**INPUT DATA**

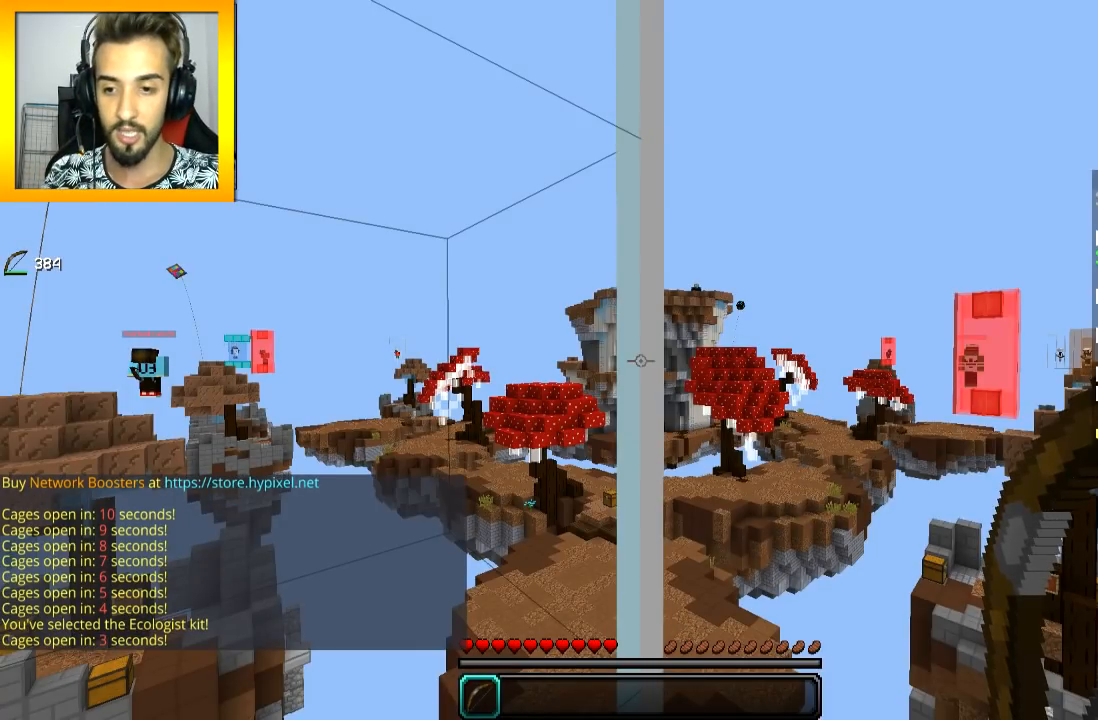
{"keys": [], "mouse": [], "events": []}
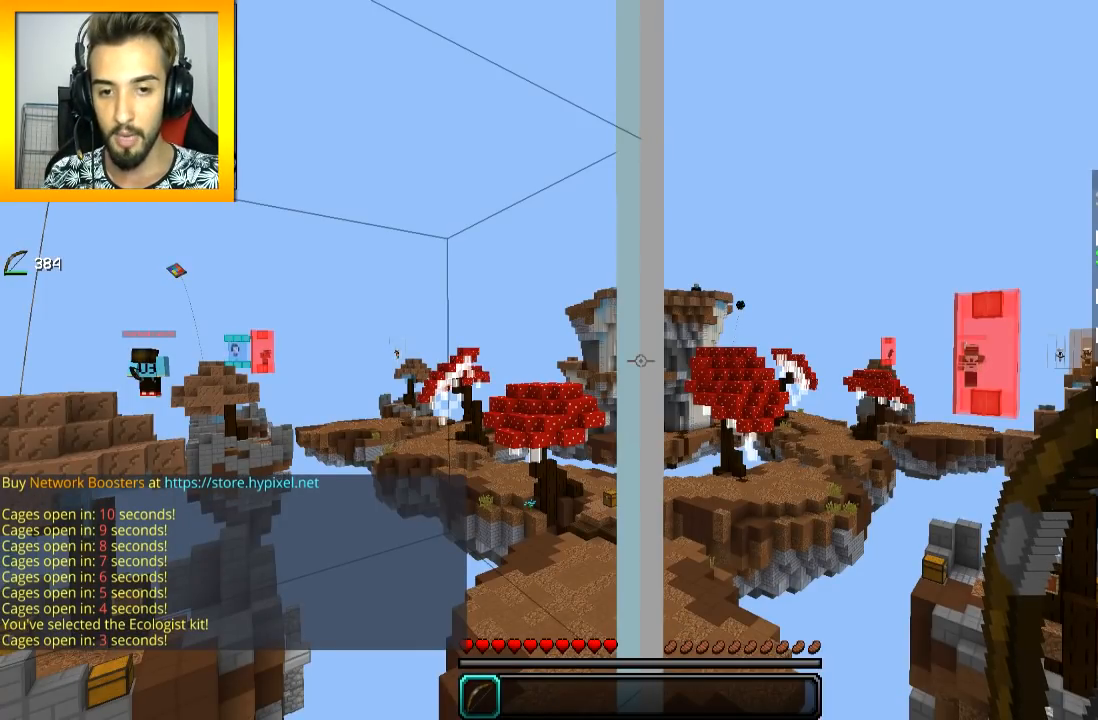
{"keys": [], "mouse": [], "events": []}
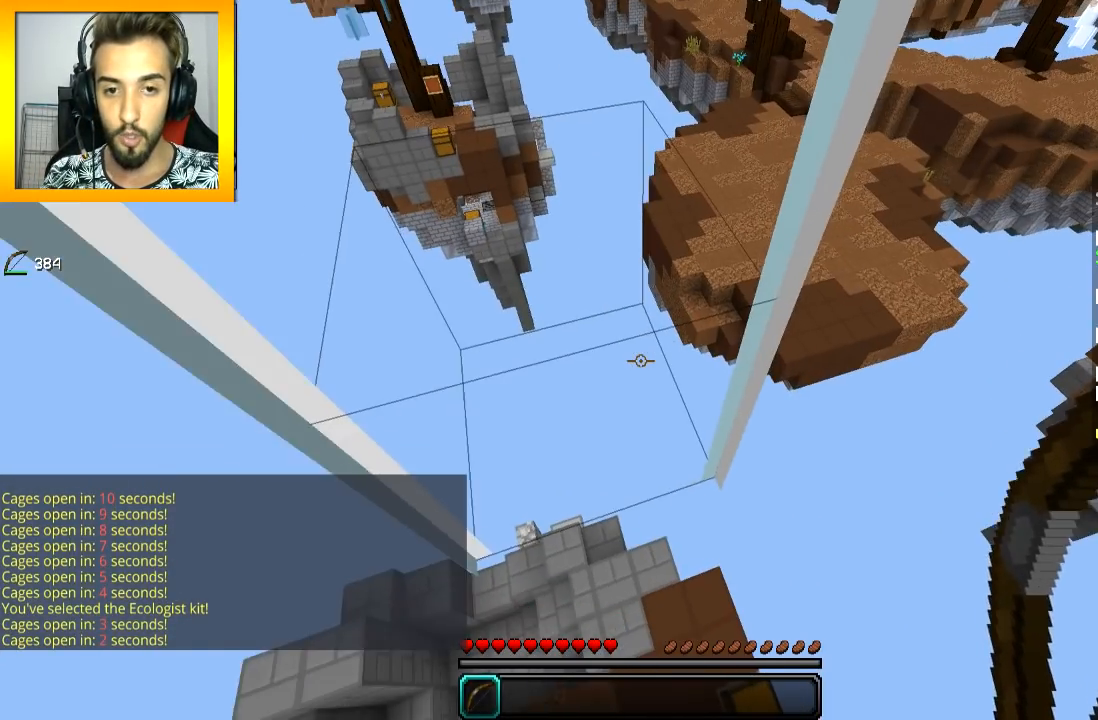
{"keys": [], "mouse": [], "events": [[50, "s", "down"], [367, "s", "up"]]}
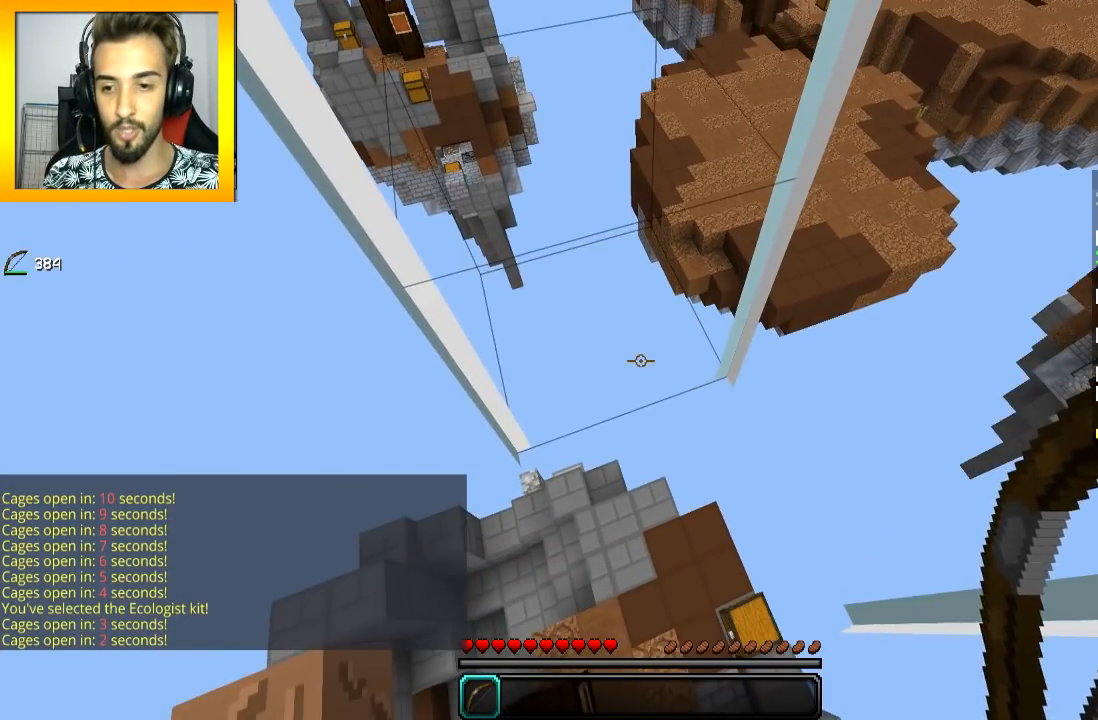
{"keys": [], "mouse": [], "events": []}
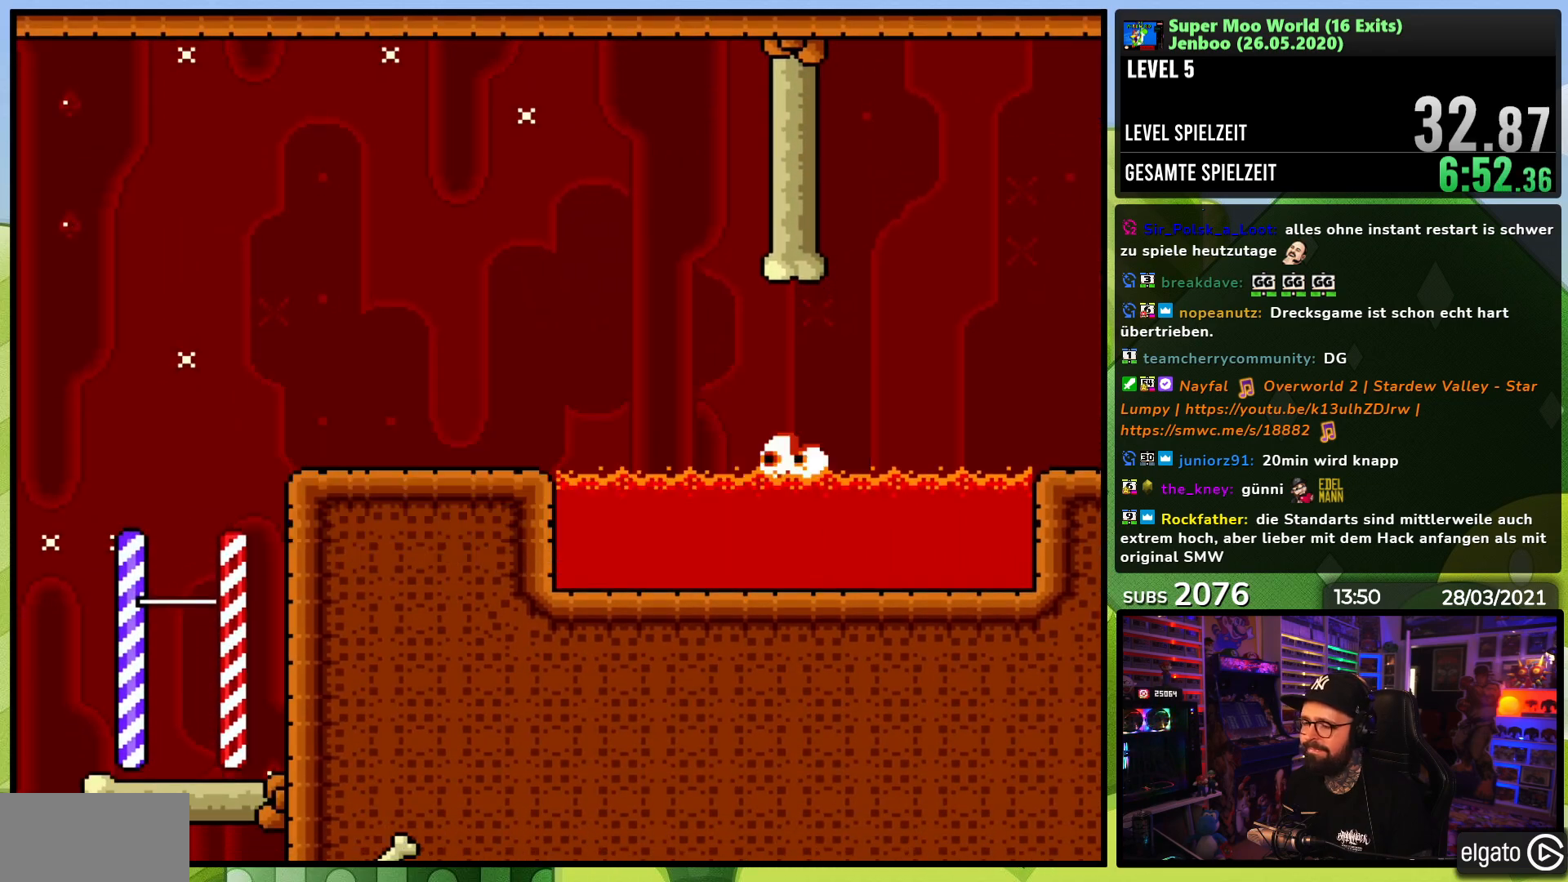
Gameplay with a controller (Nintendo layout); each line is a JSON object with the inputs held at the frame after it. "events" lists button and stick changes between this image and that frame as [ms after this image, input, new state], when the widget could be followed in between. Not read: L3 R3.
{"buttons": [], "events": [[83, "A", "up"], [150, "A", "down"], [267, "A", "up"]]}
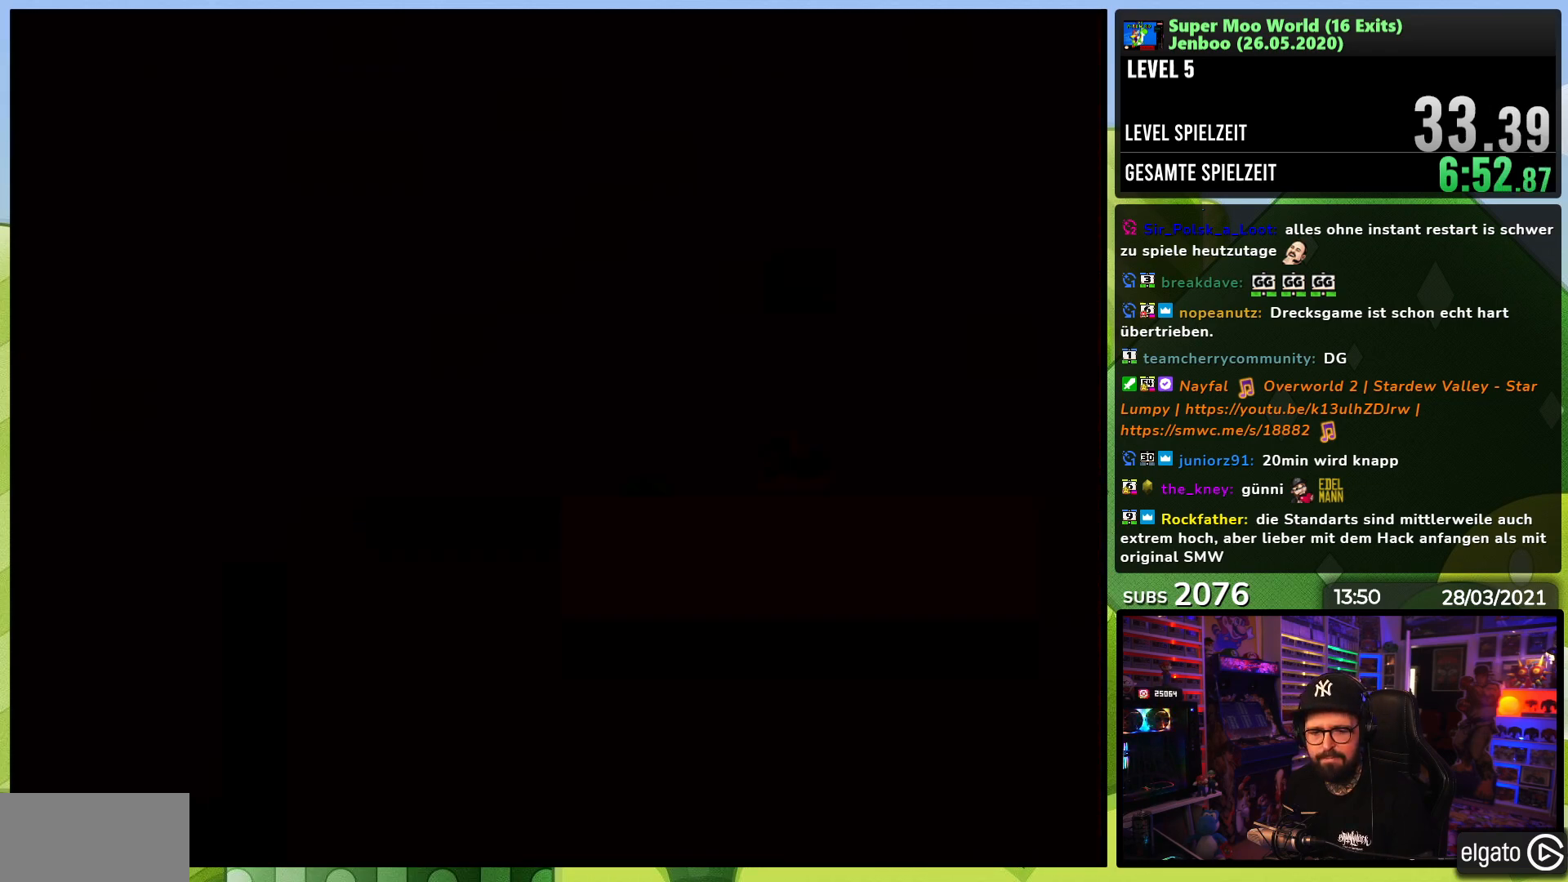
{"buttons": ["Y"], "events": [[33, "X", "down"], [367, "X", "up"], [400, "Y", "down"]]}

**PROBLEM DETAILS**
Determine which lines above include the word "down", and report those lines in full.

**RESULT FOR THIS EXERCISE**
{"keys": [], "mouse": [], "events": [[50, "s", "down"], [367, "s", "up"]]}
{"buttons": [], "events": [[83, "A", "up"], [150, "A", "down"], [267, "A", "up"]]}
{"buttons": ["Y"], "events": [[33, "X", "down"], [367, "X", "up"], [400, "Y", "down"]]}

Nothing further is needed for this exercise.